**Exercise A**
According to the passage on buffer solutions, what pH would the 1 L solution of 0.1 mol acetic acid and 0.1 mol sodium acetate have?

=== Excerpted passage ===

Weak acids and weak bases are only partially dissociated.

Explanation:

When a small amount of an acid or a base is added to water (or a solution of some strong acid or base of some certain $pH \!$,) the $pH$ of that solution tends to change significantly.

In contrast, when the same amount of acid or base is added to a buffer system of some certain $pH\!$, the $pH$ of this system tends to change by a much smaller amount.

Weak acids and weak bases dissociate only partially. That allows the buffer solutions to contain a large reservoir of both the (undissociated) weak acid (or weak base) and the corresponding conjugate ion, while maintaining the required $pH$.

This reservoir of the partially-dissociated weak acid (or weak base) and its conjugate ion allows the buffer system to absorb $\rm H^{+}$ and $\rm OH^{-}$ that were added to the solution without much change to the $pH$.

For example, consider a $1\; \rm L$ buffer solution that initially included $0.1\; \rm mol$ of acetic acid $\rm CH_3COOH$ (a weak acid with $pK_\text{a} = 4.765$) and $0.1\; \rm mol\!$ of sodium acetate $\rm CH_3COONa$. The $pH$ of this solution would be $4.765$.

In contrast, if a solution of $\rm HCl$ (a strong acid) and an equal amount of $\rm NaCl$ also needs to be $4.765$, only $10^{-4.765}\; \rm mol \approx 0.0000172\; \rm mol$ of each species could be included.

Assume that $0.001\; \rm mol$ of ${\rm NaOH}\, (s)$ is added to the buffer solution of $\rm CH_3COOH$ and $\rm CH_3COONa$. The quantity of the partially-dissociated weak acid in this solution is much larger than that of the $\rm OH^{-}$ added to the solution.

Only a small portion of the weak base would be consumed.The $pH$ of the solution would likely change by less than $0.001$.

In contrast, assume that $0.001\; \rm mol$ of ${\rm NaOH}\, (s)$ is added to the $1\; \rm L$ solution with $0.0000172\; \rm mol$ of $\rm HCl$ (fully-dissociated) and $\rm NaCl$.

All the $\rm HCl\!$ in this solution would be consumed. The $pH$ of this solution would go well above $7$.

===

**Exercise B**
In the listing below, identify every line that contains the string "見学申込", treating case as significant.

=== Materials provided ===

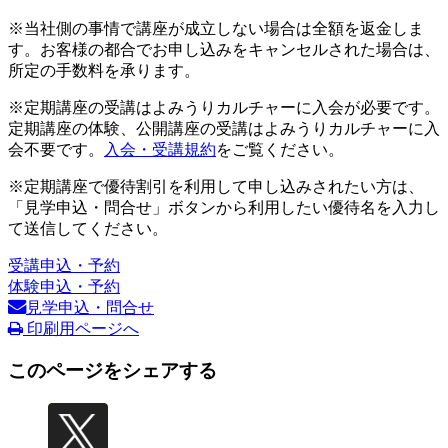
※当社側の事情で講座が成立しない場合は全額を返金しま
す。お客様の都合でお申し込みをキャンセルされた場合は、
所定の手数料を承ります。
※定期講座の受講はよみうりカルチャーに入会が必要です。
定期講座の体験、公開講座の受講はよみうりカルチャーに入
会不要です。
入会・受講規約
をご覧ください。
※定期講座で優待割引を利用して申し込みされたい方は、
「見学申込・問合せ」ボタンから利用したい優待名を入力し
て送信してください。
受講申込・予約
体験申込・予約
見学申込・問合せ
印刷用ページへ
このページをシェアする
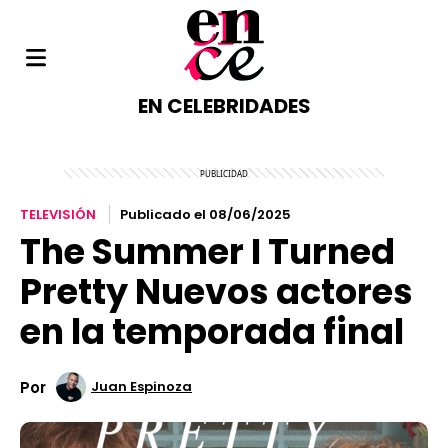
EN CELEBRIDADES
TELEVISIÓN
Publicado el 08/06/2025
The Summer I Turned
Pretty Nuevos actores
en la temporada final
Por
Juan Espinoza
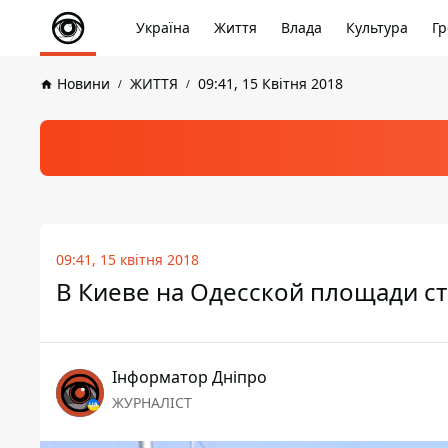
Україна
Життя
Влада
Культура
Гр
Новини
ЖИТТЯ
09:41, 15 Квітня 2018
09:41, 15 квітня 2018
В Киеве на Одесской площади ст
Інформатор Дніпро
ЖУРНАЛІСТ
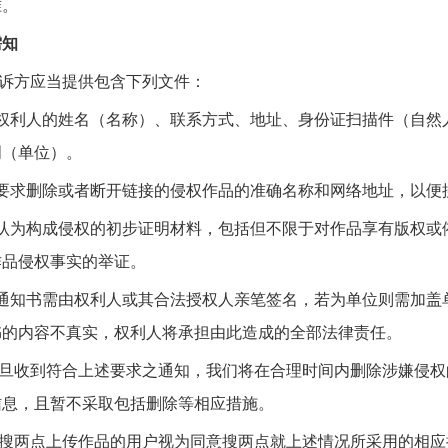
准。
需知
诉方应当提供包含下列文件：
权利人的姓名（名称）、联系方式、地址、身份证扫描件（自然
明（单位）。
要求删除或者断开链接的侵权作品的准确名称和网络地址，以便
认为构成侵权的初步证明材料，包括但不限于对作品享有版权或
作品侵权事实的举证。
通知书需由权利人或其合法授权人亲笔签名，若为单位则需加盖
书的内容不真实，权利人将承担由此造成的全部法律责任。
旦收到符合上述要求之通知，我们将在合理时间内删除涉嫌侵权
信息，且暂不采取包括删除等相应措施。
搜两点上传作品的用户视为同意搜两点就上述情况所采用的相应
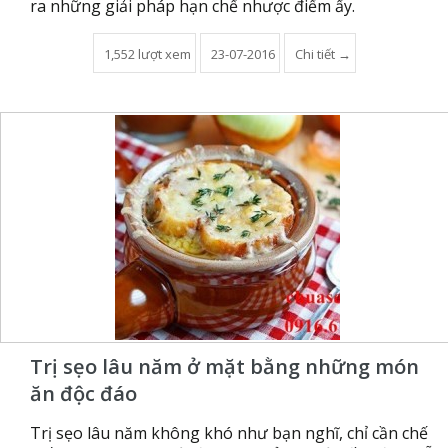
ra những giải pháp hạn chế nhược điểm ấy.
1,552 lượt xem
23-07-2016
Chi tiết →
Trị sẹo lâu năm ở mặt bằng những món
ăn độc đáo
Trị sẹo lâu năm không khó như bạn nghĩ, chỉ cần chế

===

**Expected output A**
4.765

**Expected output B**
「見学申込・問合せ」ボタンから利用したい優待名を入力し
見学申込・問合せ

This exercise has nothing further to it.